Mais si l’étude de l’ICIS démontrait que certains spécialistes gagnent plus que leurs confrères des autres provinces, le gouvernement n’aurait pas qu’à couper des salaires, il aurait à faire des choix, explique la présidente de la Fédération des médecins spécialistes.

« En Ontario, par exemple, on a décidé de moins payer la gériatrie, la pédiatrie et la psychiatrie. Nous au Québec on les a ramenés dans le peloton parce qu’on considérait qu’il y avait des besoins et que c’était important pour notre population », explique Mme Francoeur.

« Si jamais l’étude démontre qu’ils sont au-dessus de la parité canadienne, est-ce qu’on va diminuer ces spécialités-là juste pour être pareils et couper des services? », se demande-t-elle.

Retenir nos médecins

Un médecin remplissant un rapport à son bureau.Agrandir l’image (Nouvelle fenêtre)

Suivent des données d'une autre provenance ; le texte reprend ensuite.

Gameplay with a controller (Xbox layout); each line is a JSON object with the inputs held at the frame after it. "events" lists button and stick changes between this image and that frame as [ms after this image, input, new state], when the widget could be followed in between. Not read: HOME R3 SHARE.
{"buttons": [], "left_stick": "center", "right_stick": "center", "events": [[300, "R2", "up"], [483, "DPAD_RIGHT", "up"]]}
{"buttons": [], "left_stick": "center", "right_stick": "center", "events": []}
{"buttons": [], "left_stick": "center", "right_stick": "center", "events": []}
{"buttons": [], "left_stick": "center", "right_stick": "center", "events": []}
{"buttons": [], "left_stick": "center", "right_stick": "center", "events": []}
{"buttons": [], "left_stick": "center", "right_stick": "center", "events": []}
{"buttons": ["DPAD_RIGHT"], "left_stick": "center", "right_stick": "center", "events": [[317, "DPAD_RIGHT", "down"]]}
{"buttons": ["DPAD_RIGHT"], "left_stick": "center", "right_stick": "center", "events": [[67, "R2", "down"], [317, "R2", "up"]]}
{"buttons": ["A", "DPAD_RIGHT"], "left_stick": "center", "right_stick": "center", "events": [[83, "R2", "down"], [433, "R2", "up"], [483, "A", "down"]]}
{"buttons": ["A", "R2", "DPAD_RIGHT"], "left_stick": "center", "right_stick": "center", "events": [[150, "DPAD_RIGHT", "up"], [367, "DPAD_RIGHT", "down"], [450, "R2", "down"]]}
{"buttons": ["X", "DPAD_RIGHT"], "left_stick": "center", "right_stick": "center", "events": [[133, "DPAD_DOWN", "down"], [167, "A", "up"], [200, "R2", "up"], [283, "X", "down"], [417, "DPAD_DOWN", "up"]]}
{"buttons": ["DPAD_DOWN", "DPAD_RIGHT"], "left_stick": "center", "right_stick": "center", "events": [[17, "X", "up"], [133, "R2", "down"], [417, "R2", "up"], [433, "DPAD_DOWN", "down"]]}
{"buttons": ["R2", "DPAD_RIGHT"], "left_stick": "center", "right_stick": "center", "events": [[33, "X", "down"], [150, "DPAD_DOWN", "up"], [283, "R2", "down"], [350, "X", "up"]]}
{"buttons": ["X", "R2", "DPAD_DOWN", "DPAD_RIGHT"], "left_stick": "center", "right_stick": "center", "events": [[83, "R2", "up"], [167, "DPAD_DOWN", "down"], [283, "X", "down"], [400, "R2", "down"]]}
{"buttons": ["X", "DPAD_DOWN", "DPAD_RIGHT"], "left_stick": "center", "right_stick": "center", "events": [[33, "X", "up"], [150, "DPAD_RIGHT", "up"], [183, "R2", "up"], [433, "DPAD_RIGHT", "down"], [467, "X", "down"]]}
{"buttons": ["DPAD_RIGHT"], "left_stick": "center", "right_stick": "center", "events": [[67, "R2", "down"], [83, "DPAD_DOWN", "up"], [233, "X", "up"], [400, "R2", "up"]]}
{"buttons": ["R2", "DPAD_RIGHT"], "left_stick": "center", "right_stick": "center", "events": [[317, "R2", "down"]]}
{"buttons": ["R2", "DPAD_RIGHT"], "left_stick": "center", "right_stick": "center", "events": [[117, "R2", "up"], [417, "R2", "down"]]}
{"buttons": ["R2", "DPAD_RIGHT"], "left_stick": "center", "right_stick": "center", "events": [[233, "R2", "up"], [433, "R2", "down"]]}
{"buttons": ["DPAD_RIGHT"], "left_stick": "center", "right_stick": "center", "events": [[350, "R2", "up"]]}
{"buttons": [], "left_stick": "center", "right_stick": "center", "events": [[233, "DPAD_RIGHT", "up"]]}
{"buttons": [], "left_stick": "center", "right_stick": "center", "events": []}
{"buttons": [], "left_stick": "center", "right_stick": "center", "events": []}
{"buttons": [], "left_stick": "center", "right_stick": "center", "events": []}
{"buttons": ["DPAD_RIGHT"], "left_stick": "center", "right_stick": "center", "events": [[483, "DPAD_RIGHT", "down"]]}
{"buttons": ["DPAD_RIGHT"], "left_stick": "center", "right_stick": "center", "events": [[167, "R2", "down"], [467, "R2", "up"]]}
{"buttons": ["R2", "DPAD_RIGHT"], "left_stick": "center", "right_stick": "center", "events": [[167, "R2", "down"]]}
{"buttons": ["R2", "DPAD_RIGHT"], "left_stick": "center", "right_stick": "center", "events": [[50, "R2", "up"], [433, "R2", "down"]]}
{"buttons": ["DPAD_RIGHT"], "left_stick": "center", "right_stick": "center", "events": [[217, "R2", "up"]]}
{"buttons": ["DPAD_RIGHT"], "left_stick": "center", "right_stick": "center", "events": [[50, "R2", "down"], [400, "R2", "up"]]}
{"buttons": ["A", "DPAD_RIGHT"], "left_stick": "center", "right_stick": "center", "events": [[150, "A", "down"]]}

Un médecin remplit un rapport à son bureau.

Photo : Radio-Canada

De bonnes conditions salariales ne profitent pas qu’aux médecins eux-mêmes, a-t-elle ajouté, expliquant que la médecine est un univers très compétitif et que la rétention des médecins est difficile en raison de l’attraction qu’exercent sur eux les États-Unis et les autres provinces.

« Il faut qu’on soit compétitif, plaide-t-elle. Le Dr Borsuk, qui a fait la greffe du visage, pensez-vous qu’il ne se fait pas approcher par les autres provinces, par les États-Unis? Il faut que je garde les gens qui parlent français au Québec. »

« C’est la raison pour laquelle nous voulons être dans le peloton. On n’a jamais demandé à être au-dessus », conclut Diane Francoeur.

En vertu des ententes conclues par l'ancien gouvernement libéral, Québec consacrera environ 8 milliards de dollars par an au salaire des médecins de la province, soit environ 20 % du budget total de la santé qui oscille autour de 40 milliards de dollars par année.